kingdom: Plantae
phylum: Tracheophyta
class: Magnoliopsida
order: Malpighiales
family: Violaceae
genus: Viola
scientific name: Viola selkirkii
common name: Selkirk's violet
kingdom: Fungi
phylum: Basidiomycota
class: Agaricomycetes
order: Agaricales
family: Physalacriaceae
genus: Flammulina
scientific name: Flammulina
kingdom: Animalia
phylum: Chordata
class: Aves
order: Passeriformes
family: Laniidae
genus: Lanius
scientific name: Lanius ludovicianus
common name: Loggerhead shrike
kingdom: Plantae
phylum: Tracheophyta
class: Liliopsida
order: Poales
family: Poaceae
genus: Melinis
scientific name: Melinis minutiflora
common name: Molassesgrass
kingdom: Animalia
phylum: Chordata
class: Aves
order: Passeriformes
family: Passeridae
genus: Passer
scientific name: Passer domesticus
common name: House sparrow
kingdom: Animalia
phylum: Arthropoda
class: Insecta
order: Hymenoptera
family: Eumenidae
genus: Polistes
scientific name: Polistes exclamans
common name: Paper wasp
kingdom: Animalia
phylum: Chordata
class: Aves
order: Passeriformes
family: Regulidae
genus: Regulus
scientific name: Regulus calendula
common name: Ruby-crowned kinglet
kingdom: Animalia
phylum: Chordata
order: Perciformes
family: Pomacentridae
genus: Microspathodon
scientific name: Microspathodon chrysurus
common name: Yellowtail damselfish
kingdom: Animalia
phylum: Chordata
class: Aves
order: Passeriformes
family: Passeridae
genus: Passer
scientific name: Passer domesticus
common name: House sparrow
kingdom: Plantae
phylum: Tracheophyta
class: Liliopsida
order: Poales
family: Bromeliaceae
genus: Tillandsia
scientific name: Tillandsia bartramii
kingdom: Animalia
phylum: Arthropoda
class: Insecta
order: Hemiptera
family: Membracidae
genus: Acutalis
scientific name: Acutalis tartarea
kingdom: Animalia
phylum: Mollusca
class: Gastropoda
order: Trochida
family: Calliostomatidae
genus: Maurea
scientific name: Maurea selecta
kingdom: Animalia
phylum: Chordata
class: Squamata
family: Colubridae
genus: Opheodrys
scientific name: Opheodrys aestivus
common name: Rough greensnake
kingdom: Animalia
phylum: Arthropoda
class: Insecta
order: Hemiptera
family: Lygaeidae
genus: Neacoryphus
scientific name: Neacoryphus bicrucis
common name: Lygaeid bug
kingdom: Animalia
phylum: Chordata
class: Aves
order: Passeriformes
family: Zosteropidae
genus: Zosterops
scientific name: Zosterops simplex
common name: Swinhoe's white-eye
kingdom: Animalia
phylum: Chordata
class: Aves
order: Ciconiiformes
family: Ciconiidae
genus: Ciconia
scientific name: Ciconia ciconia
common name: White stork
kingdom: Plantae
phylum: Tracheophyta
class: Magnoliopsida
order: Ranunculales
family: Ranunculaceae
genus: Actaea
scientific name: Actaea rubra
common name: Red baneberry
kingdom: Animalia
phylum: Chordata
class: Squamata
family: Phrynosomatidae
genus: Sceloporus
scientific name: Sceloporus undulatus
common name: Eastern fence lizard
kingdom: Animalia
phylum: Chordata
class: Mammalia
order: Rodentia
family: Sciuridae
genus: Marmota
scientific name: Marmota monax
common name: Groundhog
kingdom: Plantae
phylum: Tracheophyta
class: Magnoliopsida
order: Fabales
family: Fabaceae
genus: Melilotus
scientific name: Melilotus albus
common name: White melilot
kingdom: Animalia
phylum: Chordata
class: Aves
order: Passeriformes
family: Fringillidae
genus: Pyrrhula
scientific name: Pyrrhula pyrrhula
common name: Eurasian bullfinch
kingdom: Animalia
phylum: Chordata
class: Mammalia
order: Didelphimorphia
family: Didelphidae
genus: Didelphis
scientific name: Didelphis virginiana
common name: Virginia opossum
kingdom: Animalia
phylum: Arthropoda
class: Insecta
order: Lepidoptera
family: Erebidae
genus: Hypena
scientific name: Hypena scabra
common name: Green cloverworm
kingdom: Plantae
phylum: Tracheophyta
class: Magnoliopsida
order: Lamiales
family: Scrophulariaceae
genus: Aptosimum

────────────────────────────────────────

Set task
Copy the material from its first line through the line containing "common name: Lygaeid bug", changing every "common name" to "vernacular name" and leaving everything else as it stands.

Solution to the problem
kingdom: Plantae
phylum: Tracheophyta
class: Magnoliopsida
order: Malpighiales
family: Violaceae
genus: Viola
scientific name: Viola selkirkii
vernacular name: Selkirk's violet
kingdom: Fungi
phylum: Basidiomycota
class: Agaricomycetes
order: Agaricales
family: Physalacriaceae
genus: Flammulina
scientific name: Flammulina
kingdom: Animalia
phylum: Chordata
class: Aves
order: Passeriformes
family: Laniidae
genus: Lanius
scientific name: Lanius ludovicianus
vernacular name: Loggerhead shrike
kingdom: Plantae
phylum: Tracheophyta
class: Liliopsida
order: Poales
family: Poaceae
genus: Melinis
scientific name: Melinis minutiflora
vernacular name: Molassesgrass
kingdom: Animalia
phylum: Chordata
class: Aves
order: Passeriformes
family: Passeridae
genus: Passer
scientific name: Passer domesticus
vernacular name: House sparrow
kingdom: Animalia
phylum: Arthropoda
class: Insecta
order: Hymenoptera
family: Eumenidae
genus: Polistes
scientific name: Polistes exclamans
vernacular name: Paper wasp
kingdom: Animalia
phylum: Chordata
class: Aves
order: Passeriformes
family: Regulidae
genus: Regulus
scientific name: Regulus calendula
vernacular name: Ruby-crowned kinglet
kingdom: Animalia
phylum: Chordata
order: Perciformes
family: Pomacentridae
genus: Microspathodon
scientific name: Microspathodon chrysurus
vernacular name: Yellowtail damselfish
kingdom: Animalia
phylum: Chordata
class: Aves
order: Passeriformes
family: Passeridae
genus: Passer
scientific name: Passer domesticus
vernacular name: House sparrow
kingdom: Plantae
phylum: Tracheophyta
class: Liliopsida
order: Poales
family: Bromeliaceae
genus: Tillandsia
scientific name: Tillandsia bartramii
kingdom: Animalia
phylum: Arthropoda
class: Insecta
order: Hemiptera
family: Membracidae
genus: Acutalis
scientific name: Acutalis tartarea
kingdom: Animalia
phylum: Mollusca
class: Gastropoda
order: Trochida
family: Calliostomatidae
genus: Maurea
scientific name: Maurea selecta
kingdom: Animalia
phylum: Chordata
class: Squamata
family: Colubridae
genus: Opheodrys
scientific name: Opheodrys aestivus
vernacular name: Rough greensnake
kingdom: Animalia
phylum: Arthropoda
class: Insecta
order: Hemiptera
family: Lygaeidae
genus: Neacoryphus
scientific name: Neacoryphus bicrucis
vernacular name: Lygaeid bug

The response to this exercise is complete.